Closed ononburen closed 3 weeks ago

ononburen commented 4 weeks ago

Opening statement summary

This paper focuses on a data set acquired by the City of Toronto that highlights the statistics of police department budgets and crime rates. The author makes a convincing argument that current measures taken by Toronto Police are lackluster and that crime prevention is not an issue of budget.

Strong Positive Points

The paper tells a really strong story in a sense that it fills a gap that current literature leaves with regard to police budget and crime prevention.

The figures and the organized data are easily able to be followed along and they seem appropriate metrics for measuring the effectiveness of funding and budget when it comes to crime prevention.

Critical improvements needed

The figures in particular are hard to read. Although they are well-intentioned, the numbers are not separated by commas in Tables 1 and 2.

Figure 1 has a y-axis that would be better served if measured in billions instead of scientific notation.

Suggestions for improvement:

Improving the readability of the figures and tables would be help a lot.

Also, it would help readers of the author explains some of the variables like the differences between cleared crime and reported crime.

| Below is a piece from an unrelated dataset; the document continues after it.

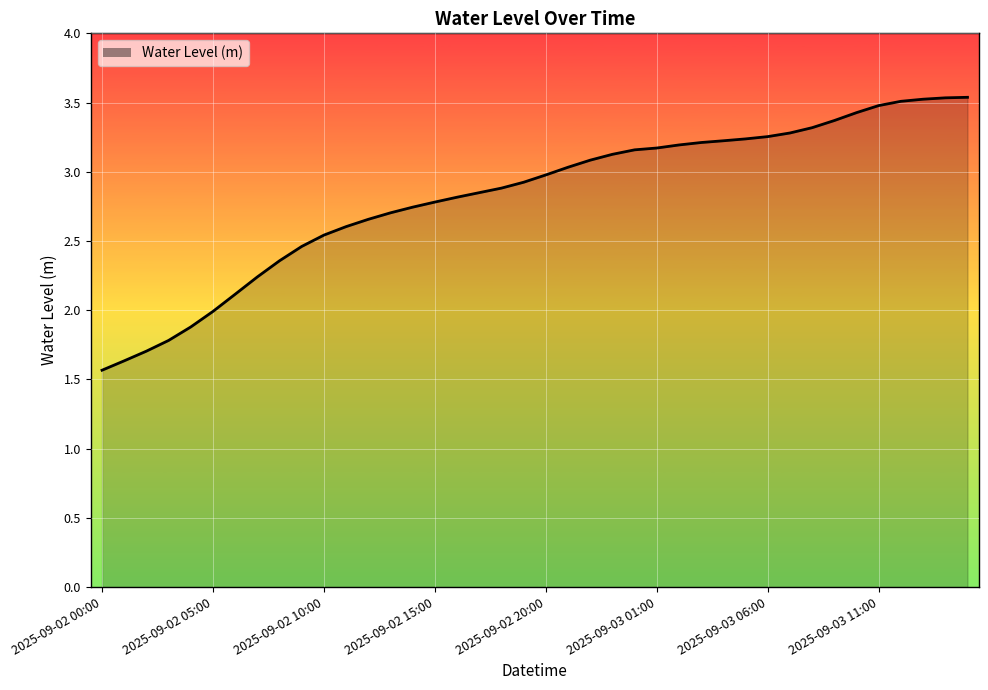

What is the greatest value displayed?

3.5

It is a little difficult to understand how the existence of the variable of cleared vs reported crime contributes to the story being told with the data.

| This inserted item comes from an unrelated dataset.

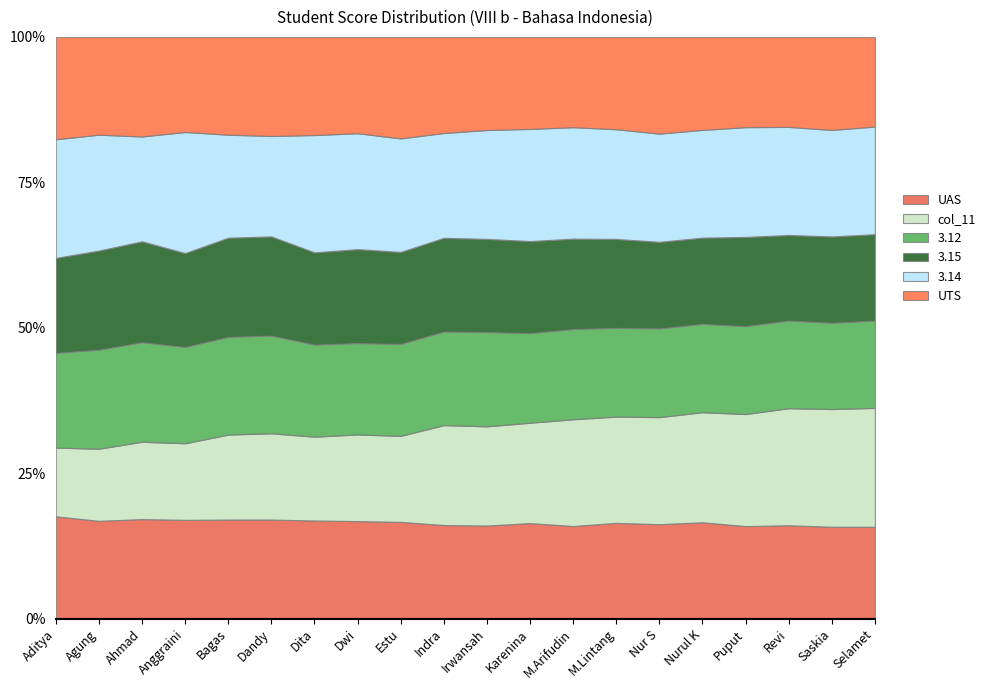

What is the sum of all 3.15 values?

1536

It is a little nitpicky, but, given the data, it is not determined whether budget increases are actually real increases or nominal increases when accounting for inflation. Given the nature of governmental budget allocations, it does take some time to allocate this budget accordingly, so it might be hard to see some changes with 4 years worth of data. I think acknowledging that a weakness of the paper is that it only covers 4 years of data would be appropriate.

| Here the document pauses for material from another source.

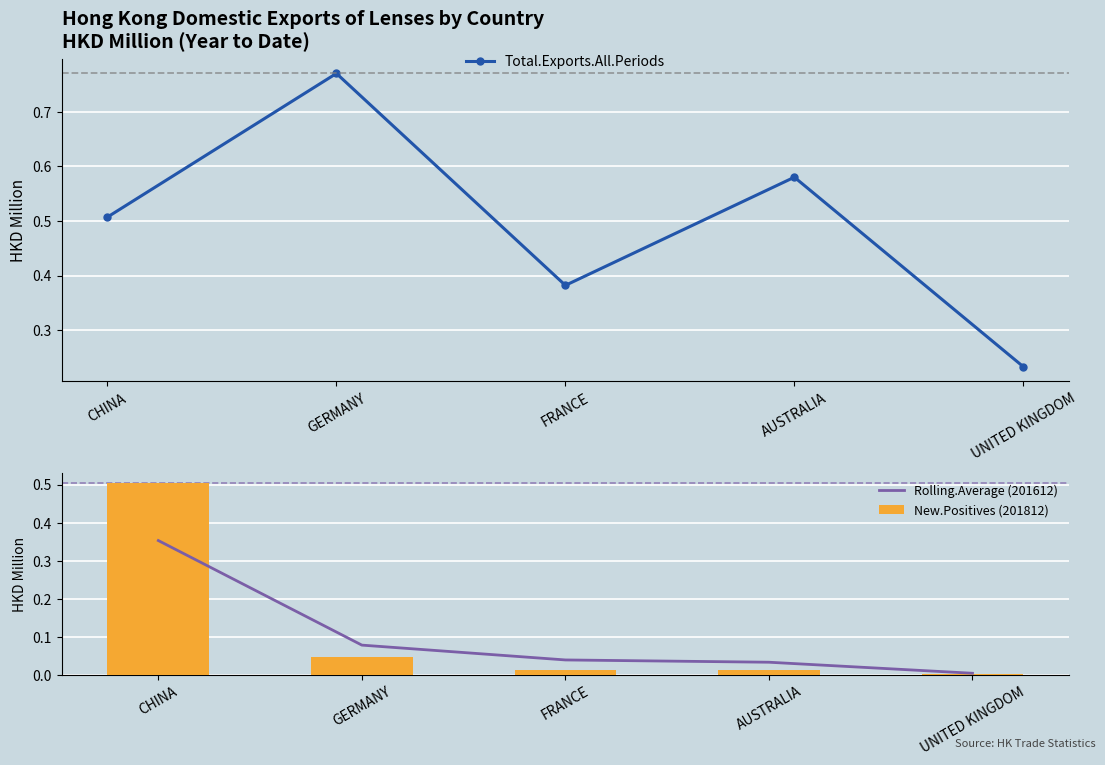

The value of New.Positives (201812) at FRANCE is 0.0. True or false?

False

The fact that the data starts from 2020 is a little problematic considering crime would most likely have been low due to Covid-19 and this pandemic affected the years after. For all we know, crime rates and budget allocation might have told a different story prior to 2020. It may be possible that current crime rates are finally reaching a normal level comparable to pre-Covid years. It is hard to tell without more years of data.

Evaluation:

Title 2/2 Author, date and repo: 2/2 abstract: 4/4 introduction 4/4 data: 6/10 measurement 4/4 prose 6/6 cross references 1/1 captions: 2/2 graphs/tables/etc: 3/4 referencing 0/4 commits 2/2 sketches 2/2 simulation 4/4 tests 4/4 reproducibility 4/4 code style 1/1 general excellence 2/3

Estimated mark: 59/65

91 out of 100.

Reason: The figures are hard to read at first glance and variables need to be explained for readers to understand the full context of the trend behind police department budgets. Although it does provide a new perspective on the dynamic of crime prevention budgets and crime rates, this narrative is only told through 4 years of data with problematic timing.

YisuHou1 commented 3 weeks ago

Thank you for your feedback. Unfortunately, I am unable to change my dataset due to a lack of alternatives, so the issue of too few data points cannot be resolved. However, I have added a discussion of limitations as you suggested. I also changed the scientific notation of the budget graphs to billions, Thank you for pointing that out.